━━ PROVIDED ENTRIES

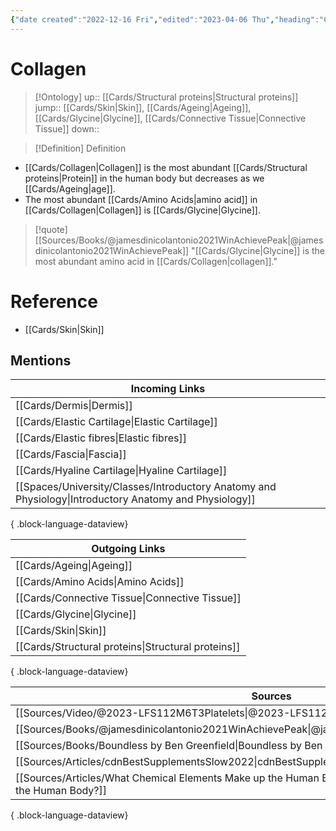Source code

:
 ```yaml
---
{"date created":"2022-12-16 Fri","edited":"2023-04-06 Thu","heading":"Collagen","uri":"https://id.loc.gov/authorities/subjects/sh85027969","lcc":"QP552.C6","aliases":["Collogen"],"broader":["Extracellular matrix proteins"],"narrower":["Hide powder","Collectins"],"related":["Connective tissues"],"dg-publish":true,"permalink":"/cards/collagen/","dgPassFrontmatter":true}
---
```


# Collagen

> [!Ontology]
> up:: [[Cards/Structural proteins\|Structural proteins]]
> jump:: [[Cards/Skin\|Skin]], [[Cards/Ageing\|Ageing]], [[Cards/Glycine\|Glycine]], [[Cards/Connective Tissue\|Connective Tissue]]
> down:: 

> [!Definition] Definition
> 

- [[Cards/Collagen\|Collagen]] is the most abundant [[Cards/Structural proteins\|Protein]] in the human body but decreases as we [[Cards/Ageing\|age]].
- The most abundant [[Cards/Amino Acids\|amino acid]] in [[Cards/Collagen\|Collagen]] is [[Cards/Glycine\|Glycine]].

> [!quote] [[Sources/Books/@jamesdinicolantonio2021WinAchievePeak\|@jamesdinicolantonio2021WinAchievePeak]]
> "[[Cards/Glycine\|Glycine]] is the most abundant amino acid in [[Cards/Collagen\|collagen]]."

# Reference
- [[Cards/Skin\|Skin]]

## Mentions
| Incoming Links                                                                                            |
| --------------------------------------------------------------------------------------------------------- |
| [[Cards/Dermis\|Dermis]]                                                                               |
| [[Cards/Elastic Cartilage\|Elastic Cartilage]]                                                         |
| [[Cards/Elastic fibres\|Elastic fibres]]                                                               |
| [[Cards/Fascia\|Fascia]]                                                                               |
| [[Cards/Hyaline Cartilage\|Hyaline Cartilage]]                                                         |
| [[Spaces/University/Classes/Introductory Anatomy and Physiology\|Introductory Anatomy and Physiology]] |

{ .block-language-dataview}

| Outgoing Links                                        |
| ----------------------------------------------------- |
| [[Cards/Ageing\|Ageing]]                           |
| [[Cards/Amino Acids\|Amino Acids]]                 |
| [[Cards/Connective Tissue\|Connective Tissue]]     |
| [[Cards/Glycine\|Glycine]]                         |
| [[Cards/Skin\|Skin]]                               |
| [[Cards/Structural proteins\|Structural proteins]] |

{ .block-language-dataview}

| Sources                                                                                                                |
| ---------------------------------------------------------------------------------------------------------------------- |
| [[Sources/Video/@2023-LFS112M6T3Platelets\|@2023-LFS112M6T3Platelets]]                                              |
| [[Sources/Books/@jamesdinicolantonio2021WinAchievePeak\|@jamesdinicolantonio2021WinAchievePeak]]                    |
| [[Sources/Books/Boundless by Ben Greenfield\|Boundless by Ben Greenfield]]                                          |
| [[Sources/Articles/cdnBestSupplementsSlow2022\|cdnBestSupplementsSlow2022]]                                         |
| [[Sources/Articles/What Chemical Elements Make up the Human Body?\|What Chemical Elements Make up the Human Body?]] |

{ .block-language-dataview}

━━━━

## AIM OF THE EXERCISE
Omit the pictures. Transcribe every record exactly.

## FINISHED EXERCISE
Source code

:
 ```yaml
---
{"date created":"2022-12-16 Fri","edited":"2023-04-06 Thu","heading":"Collagen","uri":"https://id.loc.gov/authorities/subjects/sh85027969","lcc":"QP552.C6","aliases":["Collogen"],"broader":["Extracellular matrix proteins"],"narrower":["Hide powder","Collectins"],"related":["Connective tissues"],"dg-publish":true,"permalink":"/cards/collagen/","dgPassFrontmatter":true}
---
```


# Collagen

> [!Ontology]
> up:: [[Cards/Structural proteins\|Structural proteins]]
> jump:: [[Cards/Skin\|Skin]], [[Cards/Ageing\|Ageing]], [[Cards/Glycine\|Glycine]], [[Cards/Connective Tissue\|Connective Tissue]]
> down:: 

> [!Definition] Definition
> 

- [[Cards/Collagen\|Collagen]] is the most abundant [[Cards/Structural proteins\|Protein]] in the human body but decreases as we [[Cards/Ageing\|age]].
- The most abundant [[Cards/Amino Acids\|amino acid]] in [[Cards/Collagen\|Collagen]] is [[Cards/Glycine\|Glycine]].

> [!quote] [[Sources/Books/@jamesdinicolantonio2021WinAchievePeak\|@jamesdinicolantonio2021WinAchievePeak]]
> "[[Cards/Glycine\|Glycine]] is the most abundant amino acid in [[Cards/Collagen\|collagen]]."

# Reference
- [[Cards/Skin\|Skin]]

## Mentions
| Incoming Links                                                                                            |
| --------------------------------------------------------------------------------------------------------- |
| [[Cards/Dermis\|Dermis]]                                                                               |
| [[Cards/Elastic Cartilage\|Elastic Cartilage]]                                                         |
| [[Cards/Elastic fibres\|Elastic fibres]]                                                               |
| [[Cards/Fascia\|Fascia]]                                                                               |
| [[Cards/Hyaline Cartilage\|Hyaline Cartilage]]                                                         |
| [[Spaces/University/Classes/Introductory Anatomy and Physiology\|Introductory Anatomy and Physiology]] |

{ .block-language-dataview}

| Outgoing Links                                        |
| ----------------------------------------------------- |
| [[Cards/Ageing\|Ageing]]                           |
| [[Cards/Amino Acids\|Amino Acids]]                 |
| [[Cards/Connective Tissue\|Connective Tissue]]     |
| [[Cards/Glycine\|Glycine]]                         |
| [[Cards/Skin\|Skin]]                               |
| [[Cards/Structural proteins\|Structural proteins]] |

{ .block-language-dataview}

| Sources                                                                                                                |
| ---------------------------------------------------------------------------------------------------------------------- |
| [[Sources/Video/@2023-LFS112M6T3Platelets\|@2023-LFS112M6T3Platelets]]                                              |
| [[Sources/Books/@jamesdinicolantonio2021WinAchievePeak\|@jamesdinicolantonio2021WinAchievePeak]]                    |
| [[Sources/Books/Boundless by Ben Greenfield\|Boundless by Ben Greenfield]]                                          |
| [[Sources/Articles/cdnBestSupplementsSlow2022\|cdnBestSupplementsSlow2022]]                                         |
| [[Sources/Articles/What Chemical Elements Make up the Human Body?\|What Chemical Elements Make up the Human Body?]] |

{ .block-language-dataview}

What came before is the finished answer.